Zero Sugar is designed to taste indistinguishable from classic Coke, and has a name chosen in the hope that it will scream its sugar-free credentials from the rooftops.
"The only real mistake we made with Coke Zero was to call it that, and not Coke Zero Sugar," says Brittain. "The big consumer learning has been that even among drinkers, the awareness of its zero sugar status was not high enough."
Coke is not taking any chances this time – it’s running its biggest ever sampling campaign, with four million free drinks given away.
A five-metre tall replica of the Zero Sugar glass bottle is going on tour of the UK while in London, people will this weekend have the chance to visit the "Coca-Cola Zero Sugar taste lounge" and sample the product in a multi-sensory environment.
And there’s no ambiguity in the launch TV spot, which promises: "Tastes more like Coke. Looks more like Coke." Brittain says that despite the direct attribute-based messaging, this is very much a continuation of the "Taste the feeling" campaign that unites the four Coca-Cola brands: classic, Diet, Zero Sugar and Life. "It’s very much about brand executions, reinforcing the brand and product promise," he says.
The bottom line
Coke has an interest in getting consumers to love its low- and no-sugar colas for several interconnected reasons. Given the public conversation around sugar consumption, it has no desire to be a pariah, but it also risks losing customers that want to cut down on sugar, if they don’t know which other options are available.
This is the key consideration informing this week’s launch, says Brittain: "We’re a business and have a responsibility to drive the greatest shareholder return possible, and the way that we’re going to do that is by making consumers aware of the choices available to them.
"A healthy portfolio of the Coca-Cola trademark in all manifestations is the surest way of ensuring that bottom line. We are paying the maximum compliment possible to Coca-Cola classic here, because we’re using that as the point of reference for the new product."
And then there’s the looming "sugar tax" (soft drinks levy, to give it its proper name), announced by Chancellor George Osborne in March’s budget, which has the potential to seriously wound that bottom line.
For drinks with more than 8g of sugar per 100ml – which includes classic Coke, alongside rivals like classic Pepsi and Irn-Bru – the current proposals are for manufacturers to be charged 24p per litre packaged for sale. That's 48p per 2l bottle they either need to add to the retail price, or take on the chin.
The sugar-free Diet Coke and Zero Sugar, will be exempt, however, while mid-calorie Coke Life will be taxed at a lower rate. Given that classic Coke makes up 57% of all Coca-Cola sales, it’s no wonder the business is keen to get soda drinkers switching over.
Brittain says that in terms of outcomes, he’s "completely aligned with the government" on the issue of child obesity – but reiterates the opposition to the tax expressed already by Coke’s UK general manager Jon Woods and other industry leaders: "There are very few countries around the world, if any, that would now point to a sugar tax being an effective means to reduce childhood, or indeed any obesity."
Be a good caretaker
There’s one thing that Brittain is adamant about: classic Coke is never going to become a niche product in the range.

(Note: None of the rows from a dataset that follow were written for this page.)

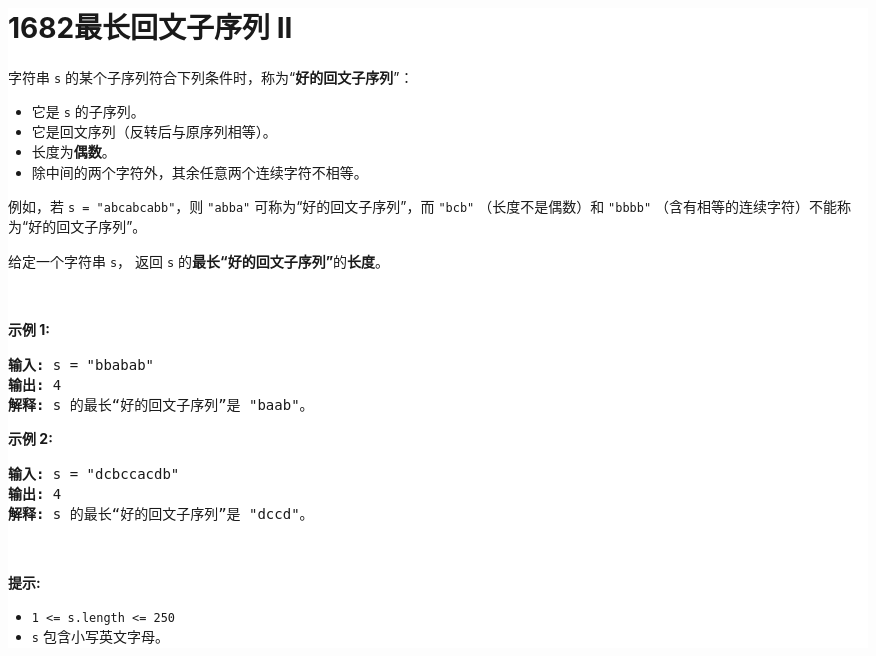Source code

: # 1682最长回文子序列 II
<p>字符串&nbsp;<code>s</code>&nbsp;的某个子序列符合下列条件时，称为“<strong>好的回文子序列</strong>”：</p>

<ul>
	<li>它是&nbsp;<code>s</code>&nbsp;的子序列。</li>
	<li>它是回文序列（反转后与原序列相等）。</li>
	<li>长度为<strong>偶数</strong>。</li>
	<li>除中间的两个字符外，其余任意两个连续字符不相等。</li>
</ul>

<p>例如，若&nbsp;<code>s = "abcabcabb"</code>，则&nbsp;<code>"abba"</code>&nbsp;可称为“好的回文子序列”，而&nbsp;<code>"bcb"</code>&nbsp;（长度不是偶数）和&nbsp;<code>"bbbb"</code>&nbsp;（含有相等的连续字符）不能称为“好的回文子序列”。</p>

<p>给定一个字符串&nbsp;<code>s</code>， 返回<em>&nbsp;</em><code>s</code>&nbsp;的<strong>最长“好的回文子序列”</strong>的<strong>长度</strong>。</p>

<p>&nbsp;</p>

<p><strong>示例 1:</strong></p>

<pre>
<strong>输入:</strong> s = "bbabab"
<strong>输出:</strong> 4
<strong>解释:</strong> s 的最长“好的回文子序列”是 "baab"。
</pre>

<p><strong>示例 2:</strong></p>

<pre>
<strong>输入:</strong> s = "dcbccacdb"
<strong>输出:</strong> 4
<strong>解释:</strong> s 的最长“好的回文子序列”是 "dccd"。
</pre>

<p>&nbsp;</p>

<p><strong>提示:</strong></p>

<ul>
	<li><code>1 &lt;= s.length &lt;= 250</code></li>
	<li><code>s</code>&nbsp;包含小写英文字母。</li>
</ul>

"I’m a Coca-Cola classic loyalist – I drink it every single day, so I’m coming from a rather biased position, but it’s really important we have a reference point that’s known and loved by all our consumers," he says.
Brittain’s attitude to the brand is that it is his job to create the conditions in which it will not only survive, but prosper. "We’ve been around for 130 years; the stewardship of this brand dictates that we all leave it in better shape than we found it," he says. "That is our internal objective and everything we do is designed to improve the legacy, the overall standing of the trademark.
"Innovation – not just in terms of product and packaging, but also things like the ways we derive insights from consumers – that’s a critical enabler of the brand’s overall standing."
Elsewhere in the marketing strategy, the brand has recently launched a UK version of YouTube channel CokeTV, which offers content around gaming, music and sport and is fronted by popular vloggers Emmanuel "Manny" Brown and Dodie Clark.
Is this a game of catch up with Pepsi Max, which has one of the most popular Youtube channels of any FMCG brand in the UK, and has used that exposure to drive big sales growth and lead the way among sugar-free colas? Absolutely not, says Brittain – it’s just an acknowledgement that a diverse strategy pays.
"The evidence of things like Share a Coke over the last few years, is that they absolutely captured their [younger Millennials’] imagination and dare I say their purchasing decisions too. We have a track record of continuous success of engaging with teens.
"CokeTV is another iteration, another proof point. It does highlight that you’ve got to fish where the fish are, and that includes Youtube. But there’s more than one way to skin that particular cat; we still think paid for advertising is an important way of talking to that audience."